··· Material for the task ···

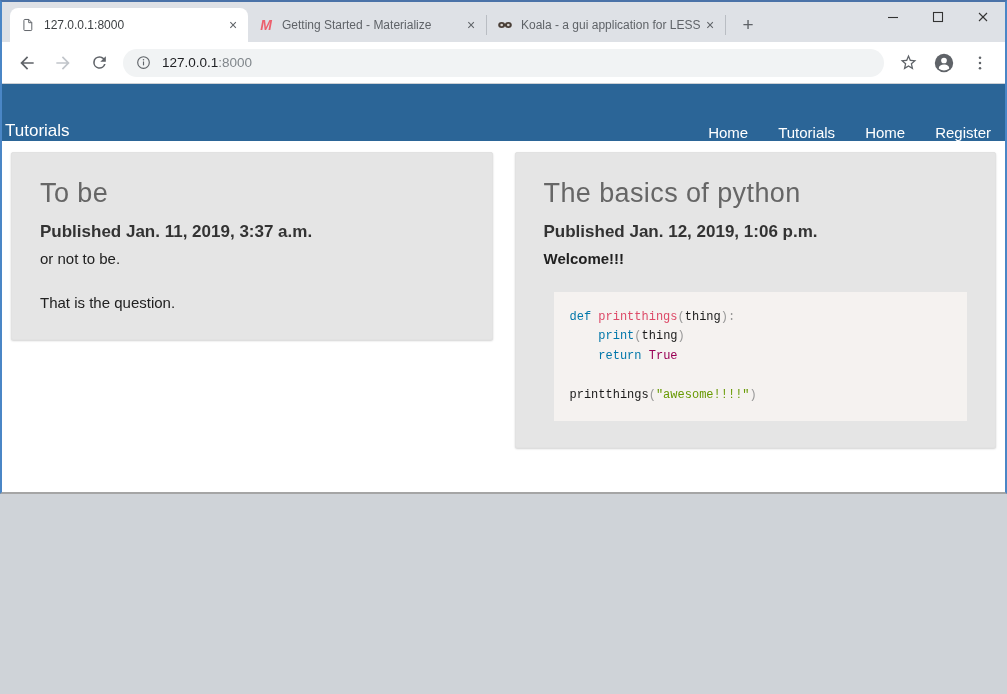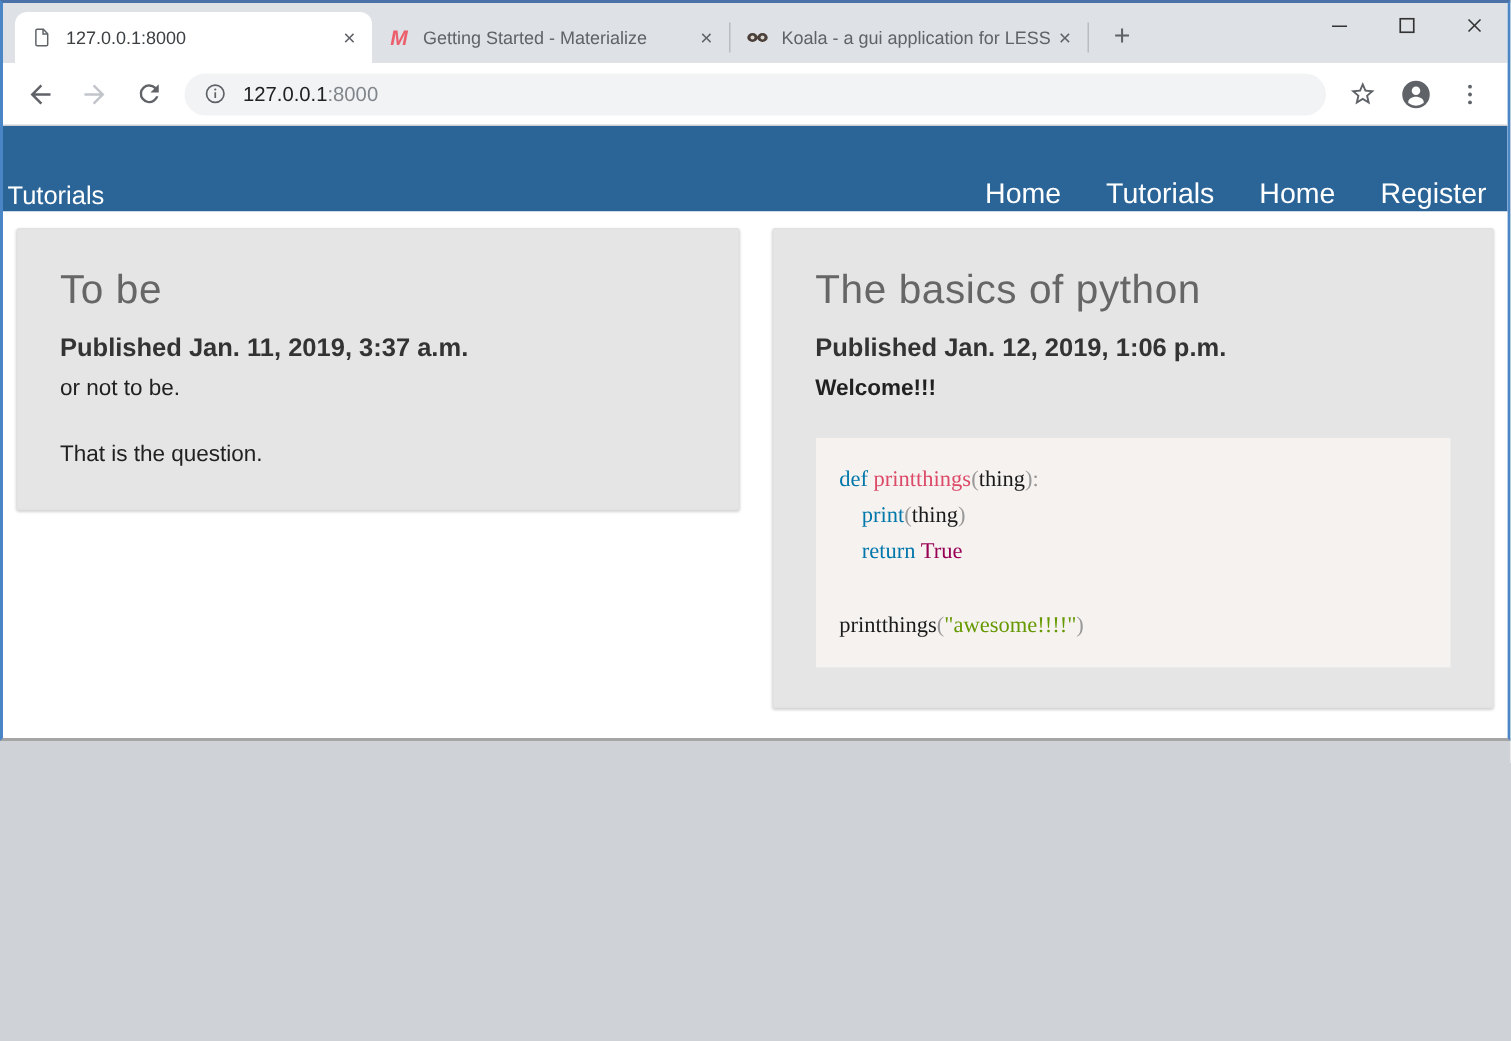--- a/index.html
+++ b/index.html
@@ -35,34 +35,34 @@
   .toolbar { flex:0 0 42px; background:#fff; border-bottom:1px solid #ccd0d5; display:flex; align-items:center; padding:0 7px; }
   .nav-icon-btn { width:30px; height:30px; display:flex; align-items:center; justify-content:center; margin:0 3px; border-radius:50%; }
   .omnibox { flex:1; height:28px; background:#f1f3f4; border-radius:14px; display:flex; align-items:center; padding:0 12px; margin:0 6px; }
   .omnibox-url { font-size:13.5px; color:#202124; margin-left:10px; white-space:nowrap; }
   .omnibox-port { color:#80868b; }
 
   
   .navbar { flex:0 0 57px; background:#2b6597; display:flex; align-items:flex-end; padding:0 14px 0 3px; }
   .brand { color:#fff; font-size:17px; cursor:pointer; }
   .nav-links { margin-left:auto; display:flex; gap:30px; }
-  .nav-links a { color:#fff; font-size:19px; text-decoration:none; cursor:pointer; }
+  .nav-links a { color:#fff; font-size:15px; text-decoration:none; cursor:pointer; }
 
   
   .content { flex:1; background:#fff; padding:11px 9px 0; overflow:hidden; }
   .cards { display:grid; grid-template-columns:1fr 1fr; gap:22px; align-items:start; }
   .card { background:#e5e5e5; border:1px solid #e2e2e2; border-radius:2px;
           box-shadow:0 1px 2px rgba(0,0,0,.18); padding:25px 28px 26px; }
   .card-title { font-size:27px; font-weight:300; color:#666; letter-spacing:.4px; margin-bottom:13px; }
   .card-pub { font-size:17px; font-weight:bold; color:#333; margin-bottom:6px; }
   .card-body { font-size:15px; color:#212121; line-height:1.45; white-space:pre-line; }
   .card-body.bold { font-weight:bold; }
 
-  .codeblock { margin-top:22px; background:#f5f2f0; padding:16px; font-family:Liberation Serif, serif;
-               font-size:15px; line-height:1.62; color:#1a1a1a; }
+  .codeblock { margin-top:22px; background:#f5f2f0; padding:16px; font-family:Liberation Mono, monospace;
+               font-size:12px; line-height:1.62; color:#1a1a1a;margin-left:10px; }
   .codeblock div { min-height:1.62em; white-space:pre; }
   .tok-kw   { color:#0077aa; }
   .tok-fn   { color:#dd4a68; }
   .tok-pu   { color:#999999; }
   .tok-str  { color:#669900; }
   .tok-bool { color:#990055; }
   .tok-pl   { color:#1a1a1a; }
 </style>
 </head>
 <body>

···
··· Material for the task ···

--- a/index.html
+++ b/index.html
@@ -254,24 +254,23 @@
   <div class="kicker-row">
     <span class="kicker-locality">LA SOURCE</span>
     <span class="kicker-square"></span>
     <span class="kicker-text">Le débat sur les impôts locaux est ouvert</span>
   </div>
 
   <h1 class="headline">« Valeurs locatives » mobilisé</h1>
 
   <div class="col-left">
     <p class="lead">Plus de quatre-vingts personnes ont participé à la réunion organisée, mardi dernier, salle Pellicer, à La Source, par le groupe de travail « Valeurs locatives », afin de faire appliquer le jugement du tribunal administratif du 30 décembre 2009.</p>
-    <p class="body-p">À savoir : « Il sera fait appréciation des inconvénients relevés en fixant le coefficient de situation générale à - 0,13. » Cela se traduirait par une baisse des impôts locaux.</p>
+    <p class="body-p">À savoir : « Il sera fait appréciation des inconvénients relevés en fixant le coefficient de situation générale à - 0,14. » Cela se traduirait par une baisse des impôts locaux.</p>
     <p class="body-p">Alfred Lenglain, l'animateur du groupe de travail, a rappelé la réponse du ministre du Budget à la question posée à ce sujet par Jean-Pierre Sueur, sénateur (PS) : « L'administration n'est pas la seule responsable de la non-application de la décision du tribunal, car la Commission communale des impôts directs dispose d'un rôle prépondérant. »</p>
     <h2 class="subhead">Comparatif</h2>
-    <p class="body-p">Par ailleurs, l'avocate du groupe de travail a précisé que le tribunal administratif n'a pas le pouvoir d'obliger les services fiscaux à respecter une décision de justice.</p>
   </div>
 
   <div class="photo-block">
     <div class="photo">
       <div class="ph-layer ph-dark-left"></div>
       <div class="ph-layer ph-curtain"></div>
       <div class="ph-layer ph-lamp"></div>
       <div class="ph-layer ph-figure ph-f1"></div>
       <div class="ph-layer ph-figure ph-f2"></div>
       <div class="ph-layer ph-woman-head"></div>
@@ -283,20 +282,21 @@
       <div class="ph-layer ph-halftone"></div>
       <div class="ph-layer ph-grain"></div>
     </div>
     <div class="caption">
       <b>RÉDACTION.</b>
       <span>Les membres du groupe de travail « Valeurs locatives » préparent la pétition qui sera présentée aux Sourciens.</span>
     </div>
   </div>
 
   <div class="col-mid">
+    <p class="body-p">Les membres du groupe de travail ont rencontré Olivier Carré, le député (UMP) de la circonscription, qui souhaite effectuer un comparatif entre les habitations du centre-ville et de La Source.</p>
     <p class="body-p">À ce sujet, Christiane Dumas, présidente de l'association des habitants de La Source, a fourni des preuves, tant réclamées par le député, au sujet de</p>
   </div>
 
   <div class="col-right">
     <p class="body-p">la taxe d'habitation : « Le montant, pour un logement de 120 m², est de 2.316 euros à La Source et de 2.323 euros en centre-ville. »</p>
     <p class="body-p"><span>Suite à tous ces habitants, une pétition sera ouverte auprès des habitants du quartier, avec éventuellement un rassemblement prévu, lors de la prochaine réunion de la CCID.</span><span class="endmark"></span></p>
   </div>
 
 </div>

···

The task — Your task is to return each line of the data above that contains the string "locatives".

Response to the task —
   <h1 class="headline">« Valeurs locatives » mobilisé</h1>
     <p class="lead">Plus de quatre-vingts personnes ont participé à la réunion organisée, mardi dernier, salle Pellicer, à La Source, par le groupe de travail « Valeurs locatives », afin de faire appliquer le jugement du tribunal administratif du 30 décembre 2009.</p>
       <span>Les membres du groupe de travail « Valeurs locatives » préparent la pétition qui sera présentée aux Sourciens.</span>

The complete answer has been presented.